APPRENDRE À PASSER LA MAIN
«N guur, ken duko nied », disait, en langue nationale wolof, le premier président de la République du Sénégal (1960- 1980), Léopold Sédar Senghor. Pour ceux qui ne comprennent pas, le défunt président-poète expliquait, en substance, que « quelqu’un qui détient le pouvoir, doit savoir passer la main ».
Malgré l’opposition des hiérarques de son parti, il le fit, se retirant au profit du président Abdou Diouf qui, battu en 2000 par Abdoulaye Wade, après 19 ans à la tête de l’Etat, n’a pas tenté de s’agripper au pouvoir. En vrai démocrate, il a passé le témoin.
Pour des cas d’école, en matière de démocratie en Afrique, ceux inaugurés par Léopold sédar Senghor et Abdou Diouf méritent d’être enseignés sur notre continent. Le premier, pour avoir renoncé volontairement au pouvoir ; le second, pour avoir accepté, de bon cœur, la première alternance démocratique dans son pays.
En Afrique, où une quinzaine de pays passeront, en 2015, par la case élection, il faut bannir le dirigeant qui dit « Sans moi à la tête de l’Etat, ce sera le déluge ».
C’est le discours de celui qui s’évertue à vouloir mourir au pouvoir. Faut-il oser se dresser devant un tel homme politique et lui crier à la face qu’il n’est pas indispensable.

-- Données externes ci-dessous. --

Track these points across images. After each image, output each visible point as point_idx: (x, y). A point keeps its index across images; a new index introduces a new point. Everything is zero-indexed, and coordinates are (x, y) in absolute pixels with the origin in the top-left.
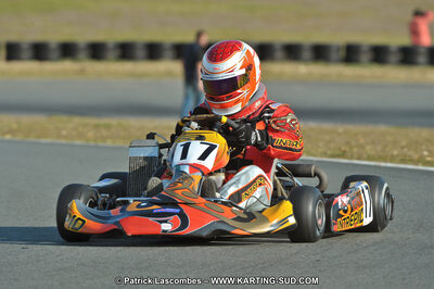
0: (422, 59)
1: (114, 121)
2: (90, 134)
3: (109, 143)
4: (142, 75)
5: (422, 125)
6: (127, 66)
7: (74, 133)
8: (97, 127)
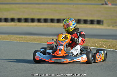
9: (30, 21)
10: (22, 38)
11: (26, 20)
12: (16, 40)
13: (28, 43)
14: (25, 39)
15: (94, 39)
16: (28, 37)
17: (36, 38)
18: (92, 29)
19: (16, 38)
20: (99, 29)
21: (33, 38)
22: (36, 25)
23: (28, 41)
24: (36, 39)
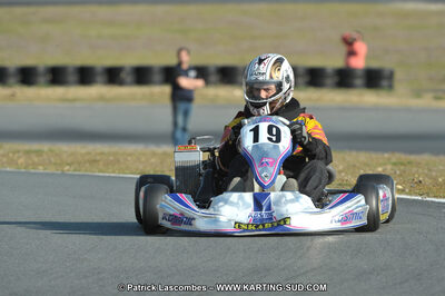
0: (359, 82)
1: (45, 146)
2: (21, 161)
3: (41, 169)
4: (74, 100)
5: (359, 149)
6: (58, 91)
7: (5, 160)
8: (28, 153)
9: (72, 77)
10: (39, 153)
11: (57, 76)
12: (12, 162)
13: (63, 174)
14: (53, 160)
15: (354, 153)
16: (65, 148)
17: (102, 153)
18: (342, 109)
19: (11, 155)
20: (376, 108)
21: (89, 153)
22: (102, 98)
23: (67, 168)
24: (98, 158)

En tout cas, partout où ils seront organisés, les scrutins de 2015 seront de bons indicateurs de la bonne ou de la mauvaise santé démocratique des Etats concernés. Des pays à risque, il en existe. C’est le cas du Burkina Faso où le projet de modification constitutionnelle, pour permettre à Blaise Compaoré de se représenter, pourrait enflammer le pays.
Au pouvoir depuis 1987, il a déjà effectué deux septennats (1992-1998 et 1998- 2005) et va terminer en fin 2015 son deuxième quinquennat (2005- 2010, 2010-2015). Depuis hier, il a clairement fait savoir, avec l’annonce de la tenue d'un référendum visant à modifier l'article 37 de la Constitution, qu’il veut prolonger son bail à la tête de l’Etat.
Si cela ne tient qu’à l’Assemblée nationale, c’est sûr que Blaise Compaoré et ses souteneurs obtiendront gain de cause. Car ils enlèveront à l’article 37 de la Constitution toute sa substance qui permettait de limiter à deux le nombre de mandats présidentiels et d’empêcher Blaise Compaoré de se présenter au scrutin de novembre 2015. Est-ce que l’opposition burkinabè et la société civile, entre autres, ont les moyens d’empêcher un tel dessein ?
En tout cas, un grand mécontentement règne. Dans les rangs de l’opposition, certains ont déjà commencé à bander les muscles. Le Burkina Faso a, jusqu'ici, échappé à de sérieux troubles politiques grâce à sa stabilité interne et à un solide appareil sécuritaire. Mais, une détérioration du climat politique pourrait tout remettre en cause.
Beaucoup de chefs d’Etat du continent africain vont encore s’essayer à la modification de la loi fondamentale, et notamment des articles limitatifs du mandat présidentiel. Pourtant, l’histoire récente nous apprend que certains qui l’ont tenté ont lamentablement échoué.
Souvenons- nous de Mamadou Tandja, président du Niger (1999-2009), dont les malheurs ont commencé lorsqu'il a décidé de dissoudre le Parlement, après 10 ans de pouvoir, pour imposer une prolongation de son mandat pour trois ans. Cette violation de la Constitution a conduit à son renversement par l’armée.
Récemment, Abdoulaye Wade, l’ex-président sénégalais, a été emporté par le Mouvement du 23 juin 2011 (M23) quand le peuple, avec le slogan « Touche pas à ma Constitution », lui a manifesté, ce jour, son opposition à ce qu’il brigue un troisième mandat.
En se présentant à la présidentielle de 2012 contre la volonté du plus grand nombre, il a vu les électeurs sénégalais lui tourner le dos et ouvrir leurs bras à Macky Sall. L’exemple du M23 du Sénégal peut bien faire des émules ailleurs sur le continent.